### Exercise:
Please find every line in the entries below that contains the string "with", and copy it.
________
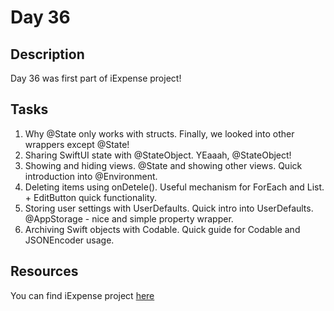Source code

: # Day 36

## Description

Day 36 was first part of iExpense project!

## Tasks

1. Why @State only works with structs. Finally, we looked into other wrappers except @State! 
2. Sharing SwiftUI state with @StateObject. YEaaah, @StateObject!
3. Showing and hiding views. @State and showing other views. Quick introduction into @Environment.
4. Deleting items using onDetele(). Useful mechanism for ForEach and List. + EditButton quick functionality.
5. Storing user settings with UserDefaults. Quick intro into UserDefaults. @AppStorage - nice and simple property wrapper.
6. Archiving Swift objects with Codable. Quick guide for Codable and JSONEncoder usage.

## Resources

You can find iExpense project [here](/Sources/iExpense/)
________
### Response to the task:
1. Why @State only works with structs. Finally, we looked into other wrappers except @State! 
2. Sharing SwiftUI state with @StateObject. YEaaah, @StateObject!
5. Storing user settings with UserDefaults. Quick intro into UserDefaults. @AppStorage - nice and simple property wrapper.
6. Archiving Swift objects with Codable. Quick guide for Codable and JSONEncoder usage.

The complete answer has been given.